> TASK GOAL
Your copy of the listing should match it exactly, only without pictures.

> RECORDS FOR THIS EXERCISE
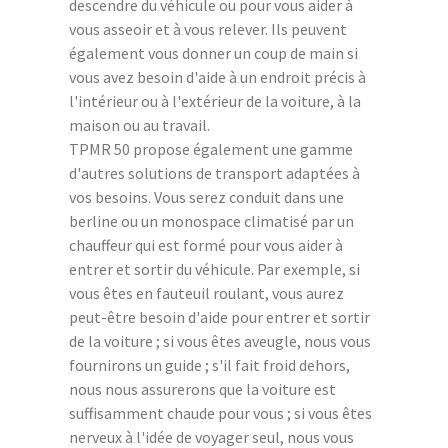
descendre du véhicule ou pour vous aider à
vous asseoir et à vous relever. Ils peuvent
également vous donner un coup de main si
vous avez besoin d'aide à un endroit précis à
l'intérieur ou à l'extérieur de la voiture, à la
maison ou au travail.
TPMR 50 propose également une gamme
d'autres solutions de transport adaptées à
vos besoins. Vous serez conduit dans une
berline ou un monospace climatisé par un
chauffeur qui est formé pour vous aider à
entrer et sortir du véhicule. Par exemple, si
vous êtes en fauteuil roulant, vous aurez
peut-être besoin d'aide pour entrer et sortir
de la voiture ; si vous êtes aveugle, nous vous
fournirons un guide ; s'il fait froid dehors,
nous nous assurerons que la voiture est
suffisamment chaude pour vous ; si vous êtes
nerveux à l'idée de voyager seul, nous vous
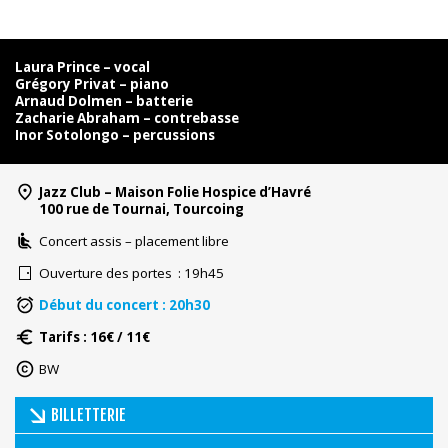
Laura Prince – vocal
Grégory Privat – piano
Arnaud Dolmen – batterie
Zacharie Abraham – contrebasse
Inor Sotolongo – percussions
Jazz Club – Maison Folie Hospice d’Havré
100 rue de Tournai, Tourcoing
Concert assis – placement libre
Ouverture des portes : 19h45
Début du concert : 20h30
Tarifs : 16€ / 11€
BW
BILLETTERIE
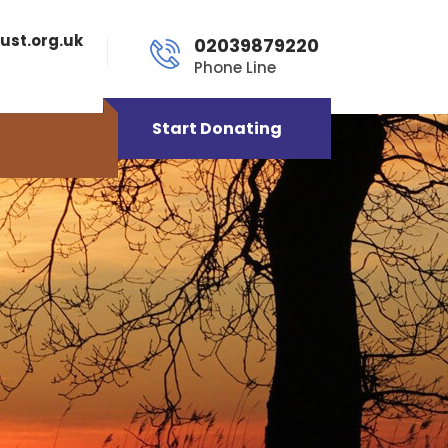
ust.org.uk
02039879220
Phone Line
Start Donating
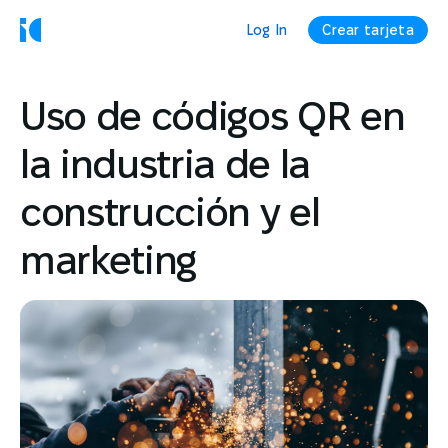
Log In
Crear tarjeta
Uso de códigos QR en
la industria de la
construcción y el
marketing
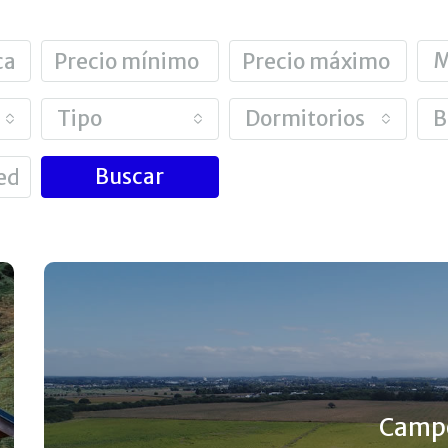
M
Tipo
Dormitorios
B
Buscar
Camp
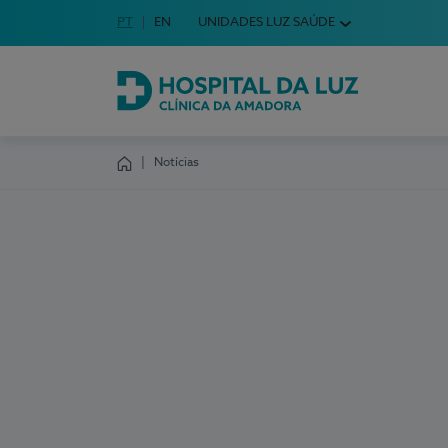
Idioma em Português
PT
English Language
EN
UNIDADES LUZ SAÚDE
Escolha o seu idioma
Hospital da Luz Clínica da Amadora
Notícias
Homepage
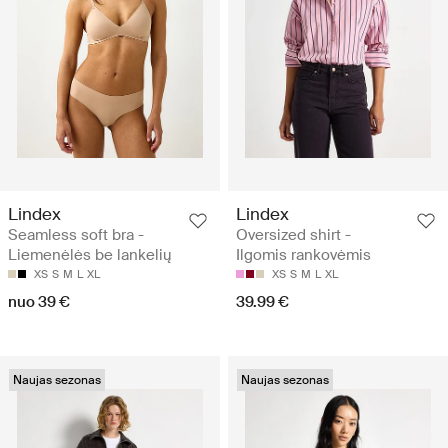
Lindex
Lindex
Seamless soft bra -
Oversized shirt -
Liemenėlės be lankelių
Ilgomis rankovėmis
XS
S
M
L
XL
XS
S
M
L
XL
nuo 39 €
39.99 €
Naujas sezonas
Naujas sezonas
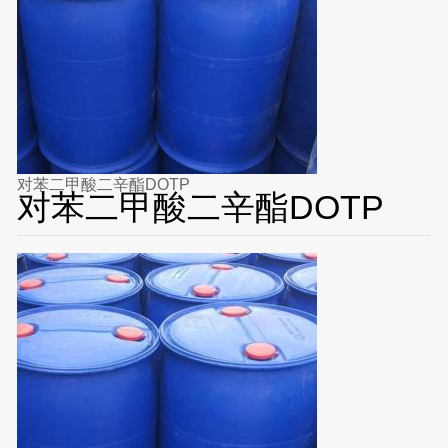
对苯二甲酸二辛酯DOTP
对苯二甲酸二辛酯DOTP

> OUTPUT FOR THIS TASK
descendre du véhicule ou pour vous aider à
vous asseoir et à vous relever. Ils peuvent
également vous donner un coup de main si
vous avez besoin d'aide à un endroit précis à
l'intérieur ou à l'extérieur de la voiture, à la
maison ou au travail.
TPMR 50 propose également une gamme
d'autres solutions de transport adaptées à
vos besoins. Vous serez conduit dans une
berline ou un monospace climatisé par un
chauffeur qui est formé pour vous aider à
entrer et sortir du véhicule. Par exemple, si
vous êtes en fauteuil roulant, vous aurez
peut-être besoin d'aide pour entrer et sortir
de la voiture ; si vous êtes aveugle, nous vous
fournirons un guide ; s'il fait froid dehors,
nous nous assurerons que la voiture est
suffisamment chaude pour vous ; si vous êtes
nerveux à l'idée de voyager seul, nous vous
Laura Prince – vocal
Grégory Privat – piano
Arnaud Dolmen – batterie
Zacharie Abraham – contrebasse
Inor Sotolongo – percussions
Jazz Club – Maison Folie Hospice d’Havré
100 rue de Tournai, Tourcoing
Concert assis – placement libre
Ouverture des portes : 19h45
Début du concert : 20h30
Tarifs : 16€ / 11€
BW
BILLETTERIE
ust.org.uk
02039879220
Phone Line
Start Donating
Log In
Crear tarjeta
Uso de códigos QR en
la industria de la
construcción y el
marketing
M
Tipo
Dormitorios
B
Buscar
Camp
Idioma em Português
PT
English Language
EN
UNIDADES LUZ SAÚDE
Escolha o seu idioma
Hospital da Luz Clínica da Amadora
Notícias
Homepage
Lindex
Lindex
Seamless soft bra -
Oversized shirt -
Liemenėlės be lankelių
Ilgomis rankovėmis
XS
S
M
L
XL
XS
S
M
L
XL
nuo 39 €
39.99 €
Naujas sezonas
Naujas sezonas
对苯二甲酸二辛酯DOTP
对苯二甲酸二辛酯DOTP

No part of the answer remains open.